Textauszug:
☆ ☆ ☆ ☆ ☆

Am Ende wird immer alles gut

Manchmal läuft so viel schief und dann gibt es wieder diese Momente, in denen man keinen Bock mehr auf diese Schieflage hat. Dann braucht man einfach nur einen gewissen Abstand und den passenden Blick auf die Dinge.

Und diesen Abstand hatte ich mir nun auch gegönnt. Mutter-Sohn-Urlaub in die alte Heimat, mein München. Acht Stunden allein mit einem fast vier jährigen Kind im Zug unterwegs, ist schon eine Herausforderung. Ich hatte schon Bammel davor gehabt. Doch – abgesehen von den üblichen Bahn-Problemen – lief es ganz gut. Ricardo hielt super gut durch. Die Stadt allerdings war ihm dann aber doch ein wenig zu voll, insbesondere bei der Ankunft am Hauptbahnhof zur Rush Hour. Ich glaube, wir sind tatsächlich „Dorfies“ geworden. Zwar bewegte ich mich immer noch mit einer gewissen großstädtischen Selbstverständlichkeit durch die Straßen, Busse und Bahnen, doch – wow – ziemlich voll und eng ist es schon. Ich fragte mich, ob es schon immer so war und ich es nie bemerkte, oder ob München noch voller und stressiger geworden ist.

☆ ☆ ☆ ☆ ☆

Datensätze:
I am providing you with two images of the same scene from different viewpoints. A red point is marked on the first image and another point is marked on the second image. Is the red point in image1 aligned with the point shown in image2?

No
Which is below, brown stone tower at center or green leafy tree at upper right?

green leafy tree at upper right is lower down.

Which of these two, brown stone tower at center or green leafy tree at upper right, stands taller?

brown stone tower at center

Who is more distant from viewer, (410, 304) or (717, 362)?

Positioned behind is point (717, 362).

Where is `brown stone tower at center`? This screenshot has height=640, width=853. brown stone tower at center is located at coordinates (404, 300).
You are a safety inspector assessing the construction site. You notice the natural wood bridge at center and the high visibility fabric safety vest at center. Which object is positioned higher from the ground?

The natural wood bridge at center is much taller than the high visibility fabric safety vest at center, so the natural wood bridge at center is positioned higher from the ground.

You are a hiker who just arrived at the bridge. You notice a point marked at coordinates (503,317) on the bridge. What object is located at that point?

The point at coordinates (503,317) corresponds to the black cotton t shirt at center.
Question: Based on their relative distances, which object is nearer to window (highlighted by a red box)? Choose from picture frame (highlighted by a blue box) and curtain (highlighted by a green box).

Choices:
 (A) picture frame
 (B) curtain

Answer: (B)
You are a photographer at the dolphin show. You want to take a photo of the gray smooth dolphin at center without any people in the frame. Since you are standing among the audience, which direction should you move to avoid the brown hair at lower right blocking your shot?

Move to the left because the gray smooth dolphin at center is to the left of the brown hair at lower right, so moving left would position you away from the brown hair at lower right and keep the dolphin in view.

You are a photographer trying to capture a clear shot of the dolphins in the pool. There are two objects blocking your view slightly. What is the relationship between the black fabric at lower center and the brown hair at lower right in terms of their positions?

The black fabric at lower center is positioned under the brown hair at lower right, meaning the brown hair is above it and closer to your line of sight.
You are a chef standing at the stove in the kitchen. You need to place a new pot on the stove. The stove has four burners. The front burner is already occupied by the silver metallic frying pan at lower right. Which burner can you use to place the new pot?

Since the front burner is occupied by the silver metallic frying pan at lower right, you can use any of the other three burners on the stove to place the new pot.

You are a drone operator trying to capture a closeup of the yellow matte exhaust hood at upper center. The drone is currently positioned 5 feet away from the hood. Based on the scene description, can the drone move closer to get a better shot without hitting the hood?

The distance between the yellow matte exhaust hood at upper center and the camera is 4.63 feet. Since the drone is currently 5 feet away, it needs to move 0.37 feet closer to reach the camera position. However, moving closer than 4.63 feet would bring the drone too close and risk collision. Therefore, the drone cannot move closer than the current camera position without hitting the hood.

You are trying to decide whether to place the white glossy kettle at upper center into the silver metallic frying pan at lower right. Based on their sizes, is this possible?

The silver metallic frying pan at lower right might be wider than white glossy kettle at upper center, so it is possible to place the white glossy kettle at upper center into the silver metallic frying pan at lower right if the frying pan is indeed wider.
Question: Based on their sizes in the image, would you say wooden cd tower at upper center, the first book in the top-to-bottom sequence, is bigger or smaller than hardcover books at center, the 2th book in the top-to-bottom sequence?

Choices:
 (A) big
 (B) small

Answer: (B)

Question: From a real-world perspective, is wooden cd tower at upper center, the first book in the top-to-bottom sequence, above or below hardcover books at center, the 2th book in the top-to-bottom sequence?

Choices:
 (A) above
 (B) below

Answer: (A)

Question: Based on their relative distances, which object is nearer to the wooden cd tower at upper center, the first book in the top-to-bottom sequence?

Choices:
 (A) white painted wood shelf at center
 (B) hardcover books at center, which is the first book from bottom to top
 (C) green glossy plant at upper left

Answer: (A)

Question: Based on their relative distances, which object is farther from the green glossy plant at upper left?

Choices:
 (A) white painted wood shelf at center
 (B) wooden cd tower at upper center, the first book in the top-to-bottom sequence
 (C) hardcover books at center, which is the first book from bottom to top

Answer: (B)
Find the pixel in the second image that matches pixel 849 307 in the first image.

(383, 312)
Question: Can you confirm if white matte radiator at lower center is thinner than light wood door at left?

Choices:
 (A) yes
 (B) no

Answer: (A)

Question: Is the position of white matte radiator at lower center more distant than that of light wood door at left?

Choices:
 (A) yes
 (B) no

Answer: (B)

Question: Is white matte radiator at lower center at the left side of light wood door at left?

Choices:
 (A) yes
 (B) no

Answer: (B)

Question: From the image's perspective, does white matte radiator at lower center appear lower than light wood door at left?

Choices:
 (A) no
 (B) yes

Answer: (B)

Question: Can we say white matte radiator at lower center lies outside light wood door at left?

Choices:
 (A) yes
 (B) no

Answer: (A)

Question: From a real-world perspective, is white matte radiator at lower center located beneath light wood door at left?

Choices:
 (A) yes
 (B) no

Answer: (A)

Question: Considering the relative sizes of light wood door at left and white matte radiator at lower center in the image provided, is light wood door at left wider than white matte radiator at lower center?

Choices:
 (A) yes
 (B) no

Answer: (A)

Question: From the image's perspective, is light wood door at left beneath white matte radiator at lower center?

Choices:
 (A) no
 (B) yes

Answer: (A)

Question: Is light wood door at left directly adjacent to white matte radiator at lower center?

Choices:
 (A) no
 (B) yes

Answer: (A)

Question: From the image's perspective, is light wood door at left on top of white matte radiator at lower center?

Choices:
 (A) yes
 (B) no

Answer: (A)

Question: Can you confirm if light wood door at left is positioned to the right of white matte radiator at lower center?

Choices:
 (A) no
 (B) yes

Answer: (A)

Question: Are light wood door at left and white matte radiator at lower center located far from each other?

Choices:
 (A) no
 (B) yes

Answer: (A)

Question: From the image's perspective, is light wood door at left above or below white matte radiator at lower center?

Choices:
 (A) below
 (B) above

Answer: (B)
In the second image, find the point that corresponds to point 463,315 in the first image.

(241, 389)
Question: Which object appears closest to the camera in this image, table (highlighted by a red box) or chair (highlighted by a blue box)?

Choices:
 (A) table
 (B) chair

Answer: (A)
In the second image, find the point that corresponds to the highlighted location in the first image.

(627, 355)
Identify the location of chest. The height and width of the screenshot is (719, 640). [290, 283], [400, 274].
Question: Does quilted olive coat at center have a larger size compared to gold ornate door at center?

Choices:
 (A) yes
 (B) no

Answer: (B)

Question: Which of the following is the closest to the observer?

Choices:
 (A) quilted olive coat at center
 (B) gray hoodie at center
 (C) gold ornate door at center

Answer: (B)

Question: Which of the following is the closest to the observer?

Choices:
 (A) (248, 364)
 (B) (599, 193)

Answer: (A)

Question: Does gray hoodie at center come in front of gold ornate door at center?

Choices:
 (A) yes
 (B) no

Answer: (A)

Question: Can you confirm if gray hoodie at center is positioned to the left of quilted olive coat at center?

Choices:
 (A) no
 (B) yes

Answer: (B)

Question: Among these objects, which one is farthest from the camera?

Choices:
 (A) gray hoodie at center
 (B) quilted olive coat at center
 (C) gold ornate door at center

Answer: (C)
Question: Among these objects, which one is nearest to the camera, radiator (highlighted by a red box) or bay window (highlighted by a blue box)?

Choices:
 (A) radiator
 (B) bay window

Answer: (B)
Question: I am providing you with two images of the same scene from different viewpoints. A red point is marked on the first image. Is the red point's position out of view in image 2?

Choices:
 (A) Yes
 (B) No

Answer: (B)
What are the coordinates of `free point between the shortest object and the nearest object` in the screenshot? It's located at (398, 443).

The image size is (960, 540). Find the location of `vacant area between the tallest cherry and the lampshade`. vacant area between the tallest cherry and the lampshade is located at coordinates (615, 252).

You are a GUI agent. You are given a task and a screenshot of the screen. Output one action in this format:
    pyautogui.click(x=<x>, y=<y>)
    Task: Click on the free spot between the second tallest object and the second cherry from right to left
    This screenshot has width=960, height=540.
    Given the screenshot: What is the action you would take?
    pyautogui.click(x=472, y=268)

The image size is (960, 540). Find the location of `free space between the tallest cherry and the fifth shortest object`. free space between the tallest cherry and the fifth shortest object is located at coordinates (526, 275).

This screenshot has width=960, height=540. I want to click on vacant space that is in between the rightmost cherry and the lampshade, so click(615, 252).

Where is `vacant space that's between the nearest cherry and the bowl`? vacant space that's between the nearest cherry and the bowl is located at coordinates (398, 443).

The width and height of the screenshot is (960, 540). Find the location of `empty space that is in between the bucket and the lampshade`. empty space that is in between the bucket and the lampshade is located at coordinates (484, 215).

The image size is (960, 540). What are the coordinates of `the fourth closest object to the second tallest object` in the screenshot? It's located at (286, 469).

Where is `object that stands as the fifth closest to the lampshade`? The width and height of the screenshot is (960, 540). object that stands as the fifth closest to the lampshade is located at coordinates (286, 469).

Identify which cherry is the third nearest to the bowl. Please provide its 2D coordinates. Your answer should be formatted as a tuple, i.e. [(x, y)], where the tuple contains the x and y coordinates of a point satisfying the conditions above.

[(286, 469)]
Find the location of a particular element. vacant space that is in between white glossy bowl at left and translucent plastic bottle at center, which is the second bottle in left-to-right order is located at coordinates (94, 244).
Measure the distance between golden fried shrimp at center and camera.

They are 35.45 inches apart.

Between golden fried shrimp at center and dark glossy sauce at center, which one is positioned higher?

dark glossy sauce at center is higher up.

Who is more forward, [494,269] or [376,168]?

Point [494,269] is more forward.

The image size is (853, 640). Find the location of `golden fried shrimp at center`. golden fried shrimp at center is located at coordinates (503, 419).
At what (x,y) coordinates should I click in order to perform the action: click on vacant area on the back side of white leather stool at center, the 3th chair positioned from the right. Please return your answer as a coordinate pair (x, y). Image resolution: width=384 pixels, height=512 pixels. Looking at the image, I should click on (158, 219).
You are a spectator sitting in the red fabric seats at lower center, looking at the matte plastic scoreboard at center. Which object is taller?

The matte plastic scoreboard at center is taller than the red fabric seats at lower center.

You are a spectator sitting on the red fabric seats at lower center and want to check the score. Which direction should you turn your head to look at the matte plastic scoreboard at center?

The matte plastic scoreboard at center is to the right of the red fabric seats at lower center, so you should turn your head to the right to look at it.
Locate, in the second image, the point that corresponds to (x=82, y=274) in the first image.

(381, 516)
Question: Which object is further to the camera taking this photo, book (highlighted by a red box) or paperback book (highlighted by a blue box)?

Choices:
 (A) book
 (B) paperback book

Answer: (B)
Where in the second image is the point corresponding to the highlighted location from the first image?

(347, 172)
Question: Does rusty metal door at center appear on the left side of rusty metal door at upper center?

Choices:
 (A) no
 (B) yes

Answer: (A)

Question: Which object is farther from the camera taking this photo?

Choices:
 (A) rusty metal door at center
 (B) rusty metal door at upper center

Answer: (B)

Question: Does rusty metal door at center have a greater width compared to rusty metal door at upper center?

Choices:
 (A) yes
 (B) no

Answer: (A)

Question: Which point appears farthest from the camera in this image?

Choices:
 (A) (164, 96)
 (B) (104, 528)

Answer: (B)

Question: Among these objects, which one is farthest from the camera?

☆ ☆ ☆ ☆ ☆

Aufgabe:
Beantworte anhand des Textes über die Reise nach München diese Fragen:
1. Was braucht man laut dem Text, wenn man keinen Bock mehr auf die Schieflage hat?
2. Wie viele Stunden dauerte die Zugfahrt?
3. Zu welcher Zeit kamen Mutter und Sohn am Hauptbahnhof an?
Die Datensätze sind eigenständiges Material und gehören nicht zum Text.

Lösung:
1. Einen gewissen Abstand und den passenden Blick auf die Dinge.
2. Acht Stunden.
3. Zur Rush Hour.